Реалистичный анализ проблем человеческого общества, согласно Нибуру, обнаруживает постоянный и представляющийся непримиримым конфликт между нуждами социума и императивами восприимчивой совести индивида. Данный конфликт Нибур определяет как конфликт между этикой и политикой, который оказывается неизбежным благодаря двойственному характеру моральной жизни. С одной стороны, мораль представляет собой внутреннюю жизнь человека, а с другой - это те условия и обстоятельства, которые детерминируют общественную жизнь индивида. С точки зрения общества, высшим моральным идеалом является справедливость. С точки зрения индивида высший идеал - это бескорыстие. Общество стремится к справедливости, даже в том случае, если в ходе ее достижения оно будет вынуждено использовать такие мотивы, как самоутверждение, сопротивление, принуждение, а возможно, и возмущение, которые не могут получить морального одобрения со стороны наиболее требовательного морального духа. Личность же должна стремиться осознать свою жизнь через постоянные потерю и нахождение себя в чем-то более величественном, чем она сама [8, с. 257].

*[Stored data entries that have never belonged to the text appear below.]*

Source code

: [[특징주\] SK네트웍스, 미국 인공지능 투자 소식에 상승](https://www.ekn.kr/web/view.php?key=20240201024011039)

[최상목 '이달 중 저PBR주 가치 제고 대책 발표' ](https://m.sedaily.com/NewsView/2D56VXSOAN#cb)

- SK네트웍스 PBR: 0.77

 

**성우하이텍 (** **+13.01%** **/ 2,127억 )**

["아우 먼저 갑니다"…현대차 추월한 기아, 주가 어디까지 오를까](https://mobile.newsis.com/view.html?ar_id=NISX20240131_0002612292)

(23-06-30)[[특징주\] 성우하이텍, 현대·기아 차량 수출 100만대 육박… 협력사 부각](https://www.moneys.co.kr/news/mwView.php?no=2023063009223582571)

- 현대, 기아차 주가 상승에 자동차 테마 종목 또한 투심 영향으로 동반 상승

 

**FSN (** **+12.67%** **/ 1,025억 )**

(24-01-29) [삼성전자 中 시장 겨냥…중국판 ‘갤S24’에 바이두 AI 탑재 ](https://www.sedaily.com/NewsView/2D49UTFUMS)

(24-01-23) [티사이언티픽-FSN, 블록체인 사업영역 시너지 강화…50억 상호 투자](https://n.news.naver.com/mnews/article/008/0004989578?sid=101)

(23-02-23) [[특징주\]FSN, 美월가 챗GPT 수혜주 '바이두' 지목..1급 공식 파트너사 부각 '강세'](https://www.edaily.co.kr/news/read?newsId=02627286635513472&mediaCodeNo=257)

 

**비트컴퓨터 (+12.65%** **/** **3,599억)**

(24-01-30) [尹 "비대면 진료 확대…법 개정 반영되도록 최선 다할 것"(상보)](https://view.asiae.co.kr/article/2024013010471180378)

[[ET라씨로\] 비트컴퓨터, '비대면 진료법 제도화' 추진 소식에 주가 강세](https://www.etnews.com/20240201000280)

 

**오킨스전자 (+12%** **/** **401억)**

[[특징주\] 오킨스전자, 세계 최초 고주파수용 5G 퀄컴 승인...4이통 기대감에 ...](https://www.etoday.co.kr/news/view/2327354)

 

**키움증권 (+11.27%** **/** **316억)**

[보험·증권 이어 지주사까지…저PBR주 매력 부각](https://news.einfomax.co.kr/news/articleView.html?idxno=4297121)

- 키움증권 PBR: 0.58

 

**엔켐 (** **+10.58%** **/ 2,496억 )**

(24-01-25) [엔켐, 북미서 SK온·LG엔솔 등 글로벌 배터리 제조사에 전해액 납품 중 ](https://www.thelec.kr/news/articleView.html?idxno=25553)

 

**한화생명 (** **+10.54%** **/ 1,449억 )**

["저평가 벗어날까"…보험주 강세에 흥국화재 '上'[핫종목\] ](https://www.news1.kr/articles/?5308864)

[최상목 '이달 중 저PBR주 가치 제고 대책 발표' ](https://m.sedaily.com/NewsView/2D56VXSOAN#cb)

Христианский реализм не обещает Царства Божьего на земле, не развивает идеи социального прогресса и его основополагающей роли в современном мире. Это гуманистические изобретения Нового времени и его безграничной веры в возможности исследования и
покорения природы. Христианский реализм исходя из эсхатологической доктрины готовит верующих к сложным и драматическим временам. Человек, согласно христианскому вероучению, всегда находится в противоречии с окружающей обстановкой (так как «мир во зле лежит», предупреждает св. Иоанн Богослов). Все это предполагает определенную практику смирения, когда человек вынужден жить-с-миром, в согласии с тем, что мир и жизнь так устроены.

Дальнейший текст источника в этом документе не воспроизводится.